TO-DO ITEM | Below are lines of data; restate word for word those running from the line containing "T41, day: Oct 22 -> Oct 23" to the line containing "#126, owner: Johannes -> Logan", inclusive, and no others.

____________________

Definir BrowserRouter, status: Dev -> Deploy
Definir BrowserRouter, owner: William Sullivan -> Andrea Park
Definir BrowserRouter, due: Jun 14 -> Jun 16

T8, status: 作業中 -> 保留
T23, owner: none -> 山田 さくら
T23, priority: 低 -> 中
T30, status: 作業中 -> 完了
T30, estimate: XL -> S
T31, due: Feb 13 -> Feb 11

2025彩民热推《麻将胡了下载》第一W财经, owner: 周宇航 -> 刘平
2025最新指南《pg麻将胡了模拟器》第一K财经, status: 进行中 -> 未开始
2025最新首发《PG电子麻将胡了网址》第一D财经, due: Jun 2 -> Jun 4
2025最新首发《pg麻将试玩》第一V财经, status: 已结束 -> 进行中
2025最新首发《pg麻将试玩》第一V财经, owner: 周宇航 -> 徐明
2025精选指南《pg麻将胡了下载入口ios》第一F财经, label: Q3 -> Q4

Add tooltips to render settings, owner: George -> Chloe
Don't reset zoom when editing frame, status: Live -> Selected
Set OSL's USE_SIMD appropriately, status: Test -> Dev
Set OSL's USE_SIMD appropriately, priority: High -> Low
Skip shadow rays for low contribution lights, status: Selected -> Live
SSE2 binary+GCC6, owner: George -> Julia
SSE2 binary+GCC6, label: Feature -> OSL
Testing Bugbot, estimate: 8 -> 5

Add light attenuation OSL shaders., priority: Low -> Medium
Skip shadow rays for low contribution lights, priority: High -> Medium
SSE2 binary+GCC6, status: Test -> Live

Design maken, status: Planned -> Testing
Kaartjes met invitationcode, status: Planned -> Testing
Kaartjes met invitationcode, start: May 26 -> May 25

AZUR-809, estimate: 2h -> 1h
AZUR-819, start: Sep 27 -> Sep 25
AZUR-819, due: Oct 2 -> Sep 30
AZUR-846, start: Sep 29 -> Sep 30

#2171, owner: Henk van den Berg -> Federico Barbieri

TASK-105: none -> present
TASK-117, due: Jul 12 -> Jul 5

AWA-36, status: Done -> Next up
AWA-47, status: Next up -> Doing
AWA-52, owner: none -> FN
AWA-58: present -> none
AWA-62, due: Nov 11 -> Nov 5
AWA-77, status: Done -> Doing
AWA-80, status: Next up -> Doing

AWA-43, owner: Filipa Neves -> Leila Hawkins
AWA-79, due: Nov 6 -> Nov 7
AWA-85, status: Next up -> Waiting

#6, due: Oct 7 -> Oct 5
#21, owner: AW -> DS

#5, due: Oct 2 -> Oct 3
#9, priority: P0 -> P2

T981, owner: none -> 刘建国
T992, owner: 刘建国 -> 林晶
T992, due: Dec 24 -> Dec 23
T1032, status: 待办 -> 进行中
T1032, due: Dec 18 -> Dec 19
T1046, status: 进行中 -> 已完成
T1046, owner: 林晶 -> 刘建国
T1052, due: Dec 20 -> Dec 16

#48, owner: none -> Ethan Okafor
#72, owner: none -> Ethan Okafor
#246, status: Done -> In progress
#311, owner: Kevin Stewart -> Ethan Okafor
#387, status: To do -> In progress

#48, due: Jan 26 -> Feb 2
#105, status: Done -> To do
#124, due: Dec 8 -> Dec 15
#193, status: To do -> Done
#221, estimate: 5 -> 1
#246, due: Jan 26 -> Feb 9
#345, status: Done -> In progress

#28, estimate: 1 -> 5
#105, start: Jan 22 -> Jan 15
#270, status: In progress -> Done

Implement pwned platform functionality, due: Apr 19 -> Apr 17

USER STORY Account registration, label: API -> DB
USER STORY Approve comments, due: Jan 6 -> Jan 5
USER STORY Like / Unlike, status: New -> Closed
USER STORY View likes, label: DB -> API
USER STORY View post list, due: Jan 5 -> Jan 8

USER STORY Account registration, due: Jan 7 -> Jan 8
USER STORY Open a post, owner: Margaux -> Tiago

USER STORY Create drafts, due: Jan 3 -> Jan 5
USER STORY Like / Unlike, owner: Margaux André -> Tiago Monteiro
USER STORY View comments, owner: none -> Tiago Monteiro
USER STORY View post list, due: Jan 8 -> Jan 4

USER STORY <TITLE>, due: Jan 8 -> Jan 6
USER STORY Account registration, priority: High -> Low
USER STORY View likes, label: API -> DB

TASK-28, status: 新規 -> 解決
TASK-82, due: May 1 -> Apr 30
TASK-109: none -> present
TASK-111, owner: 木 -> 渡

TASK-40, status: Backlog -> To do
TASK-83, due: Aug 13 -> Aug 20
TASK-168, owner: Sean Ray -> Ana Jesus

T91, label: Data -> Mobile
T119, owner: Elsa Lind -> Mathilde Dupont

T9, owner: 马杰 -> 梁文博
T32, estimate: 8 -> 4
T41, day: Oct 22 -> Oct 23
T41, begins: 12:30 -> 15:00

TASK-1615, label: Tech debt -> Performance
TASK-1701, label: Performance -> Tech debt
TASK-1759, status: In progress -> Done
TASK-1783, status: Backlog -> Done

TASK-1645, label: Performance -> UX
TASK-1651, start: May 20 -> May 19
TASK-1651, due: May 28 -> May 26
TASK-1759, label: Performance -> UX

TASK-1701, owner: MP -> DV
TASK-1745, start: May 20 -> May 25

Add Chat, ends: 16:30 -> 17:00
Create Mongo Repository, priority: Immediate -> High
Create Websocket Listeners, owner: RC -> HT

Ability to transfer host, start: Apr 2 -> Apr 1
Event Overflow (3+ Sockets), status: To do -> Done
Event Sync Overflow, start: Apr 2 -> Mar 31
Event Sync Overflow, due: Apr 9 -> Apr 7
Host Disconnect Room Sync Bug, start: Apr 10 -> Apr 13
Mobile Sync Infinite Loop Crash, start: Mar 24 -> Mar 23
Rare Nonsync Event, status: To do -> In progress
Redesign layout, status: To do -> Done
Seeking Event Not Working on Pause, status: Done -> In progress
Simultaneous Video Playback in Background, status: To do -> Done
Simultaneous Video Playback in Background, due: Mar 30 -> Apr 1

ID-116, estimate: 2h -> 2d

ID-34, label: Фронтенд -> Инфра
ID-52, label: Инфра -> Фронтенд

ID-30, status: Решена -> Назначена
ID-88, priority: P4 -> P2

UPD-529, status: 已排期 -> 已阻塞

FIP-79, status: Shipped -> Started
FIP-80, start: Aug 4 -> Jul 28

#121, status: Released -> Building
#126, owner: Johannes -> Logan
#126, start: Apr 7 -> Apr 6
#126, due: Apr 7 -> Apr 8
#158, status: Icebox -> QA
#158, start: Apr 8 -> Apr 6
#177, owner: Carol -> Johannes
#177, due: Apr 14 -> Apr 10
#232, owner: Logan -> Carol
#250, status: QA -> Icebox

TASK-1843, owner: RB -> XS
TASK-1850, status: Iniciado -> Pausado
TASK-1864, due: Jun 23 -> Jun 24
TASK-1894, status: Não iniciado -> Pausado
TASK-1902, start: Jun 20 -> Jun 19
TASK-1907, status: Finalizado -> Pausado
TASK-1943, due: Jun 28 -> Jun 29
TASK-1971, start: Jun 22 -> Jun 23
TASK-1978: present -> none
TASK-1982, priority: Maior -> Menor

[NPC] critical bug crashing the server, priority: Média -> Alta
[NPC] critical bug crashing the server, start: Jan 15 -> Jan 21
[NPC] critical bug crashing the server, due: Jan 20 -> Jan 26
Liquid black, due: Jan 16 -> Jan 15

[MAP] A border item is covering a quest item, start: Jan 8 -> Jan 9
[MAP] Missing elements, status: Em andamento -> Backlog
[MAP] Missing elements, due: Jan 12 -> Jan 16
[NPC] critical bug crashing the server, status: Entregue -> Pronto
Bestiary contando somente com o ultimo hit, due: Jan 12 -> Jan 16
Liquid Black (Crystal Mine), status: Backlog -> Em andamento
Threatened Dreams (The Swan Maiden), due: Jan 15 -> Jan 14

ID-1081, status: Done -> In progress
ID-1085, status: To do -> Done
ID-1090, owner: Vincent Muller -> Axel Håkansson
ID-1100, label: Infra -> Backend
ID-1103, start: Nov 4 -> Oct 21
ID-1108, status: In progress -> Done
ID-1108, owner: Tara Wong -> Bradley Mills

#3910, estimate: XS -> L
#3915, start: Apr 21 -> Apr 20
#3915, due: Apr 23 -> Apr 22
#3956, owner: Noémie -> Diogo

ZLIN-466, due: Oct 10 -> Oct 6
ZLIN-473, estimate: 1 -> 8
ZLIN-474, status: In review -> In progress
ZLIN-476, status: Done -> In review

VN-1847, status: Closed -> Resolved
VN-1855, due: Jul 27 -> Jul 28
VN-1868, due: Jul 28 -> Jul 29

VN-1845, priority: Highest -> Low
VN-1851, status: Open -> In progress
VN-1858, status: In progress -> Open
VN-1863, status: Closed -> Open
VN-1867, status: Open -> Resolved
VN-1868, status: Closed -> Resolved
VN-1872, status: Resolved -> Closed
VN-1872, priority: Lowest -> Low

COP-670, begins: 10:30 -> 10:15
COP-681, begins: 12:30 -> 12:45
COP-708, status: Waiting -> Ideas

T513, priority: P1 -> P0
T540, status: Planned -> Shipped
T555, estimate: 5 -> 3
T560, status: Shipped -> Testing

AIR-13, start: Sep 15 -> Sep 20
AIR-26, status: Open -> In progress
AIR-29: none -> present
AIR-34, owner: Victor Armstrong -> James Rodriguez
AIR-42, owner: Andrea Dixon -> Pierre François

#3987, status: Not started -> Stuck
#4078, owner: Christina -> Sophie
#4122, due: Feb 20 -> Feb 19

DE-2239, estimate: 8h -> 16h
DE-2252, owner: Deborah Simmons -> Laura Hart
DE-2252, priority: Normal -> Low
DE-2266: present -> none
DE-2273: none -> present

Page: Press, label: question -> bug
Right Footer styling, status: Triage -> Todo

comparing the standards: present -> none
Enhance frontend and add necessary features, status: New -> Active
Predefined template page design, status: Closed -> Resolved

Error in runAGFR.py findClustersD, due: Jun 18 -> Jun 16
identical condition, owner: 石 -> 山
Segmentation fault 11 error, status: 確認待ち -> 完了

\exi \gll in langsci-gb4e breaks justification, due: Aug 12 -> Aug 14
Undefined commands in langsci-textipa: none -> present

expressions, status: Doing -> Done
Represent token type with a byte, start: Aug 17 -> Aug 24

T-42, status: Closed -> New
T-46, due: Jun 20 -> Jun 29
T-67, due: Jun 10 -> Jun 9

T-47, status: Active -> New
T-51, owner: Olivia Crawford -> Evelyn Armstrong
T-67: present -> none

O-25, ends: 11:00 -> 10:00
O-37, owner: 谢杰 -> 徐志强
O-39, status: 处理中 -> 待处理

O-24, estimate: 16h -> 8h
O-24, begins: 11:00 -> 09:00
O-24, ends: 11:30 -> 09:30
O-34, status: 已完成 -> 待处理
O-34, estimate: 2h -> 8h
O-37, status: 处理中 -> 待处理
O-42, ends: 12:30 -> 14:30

____________________

WRITTEN RESPONSE |
T41, day: Oct 22 -> Oct 23
T41, begins: 12:30 -> 15:00

TASK-1615, label: Tech debt -> Performance
TASK-1701, label: Performance -> Tech debt
TASK-1759, status: In progress -> Done
TASK-1783, status: Backlog -> Done

TASK-1645, label: Performance -> UX
TASK-1651, start: May 20 -> May 19
TASK-1651, due: May 28 -> May 26
TASK-1759, label: Performance -> UX

TASK-1701, owner: MP -> DV
TASK-1745, start: May 20 -> May 25

Add Chat, ends: 16:30 -> 17:00
Create Mongo Repository, priority: Immediate -> High
Create Websocket Listeners, owner: RC -> HT

Ability to transfer host, start: Apr 2 -> Apr 1
Event Overflow (3+ Sockets), status: To do -> Done
Event Sync Overflow, start: Apr 2 -> Mar 31
Event Sync Overflow, due: Apr 9 -> Apr 7
Host Disconnect Room Sync Bug, start: Apr 10 -> Apr 13
Mobile Sync Infinite Loop Crash, start: Mar 24 -> Mar 23
Rare Nonsync Event, status: To do -> In progress
Redesign layout, status: To do -> Done
Seeking Event Not Working on Pause, status: Done -> In progress
Simultaneous Video Playback in Background, status: To do -> Done
Simultaneous Video Playback in Background, due: Mar 30 -> Apr 1

ID-116, estimate: 2h -> 2d

ID-34, label: Фронтенд -> Инфра
ID-52, label: Инфра -> Фронтенд

ID-30, status: Решена -> Назначена
ID-88, priority: P4 -> P2

UPD-529, status: 已排期 -> 已阻塞

FIP-79, status: Shipped -> Started
FIP-80, start: Aug 4 -> Jul 28

#121, status: Released -> Building
#126, owner: Johannes -> Logan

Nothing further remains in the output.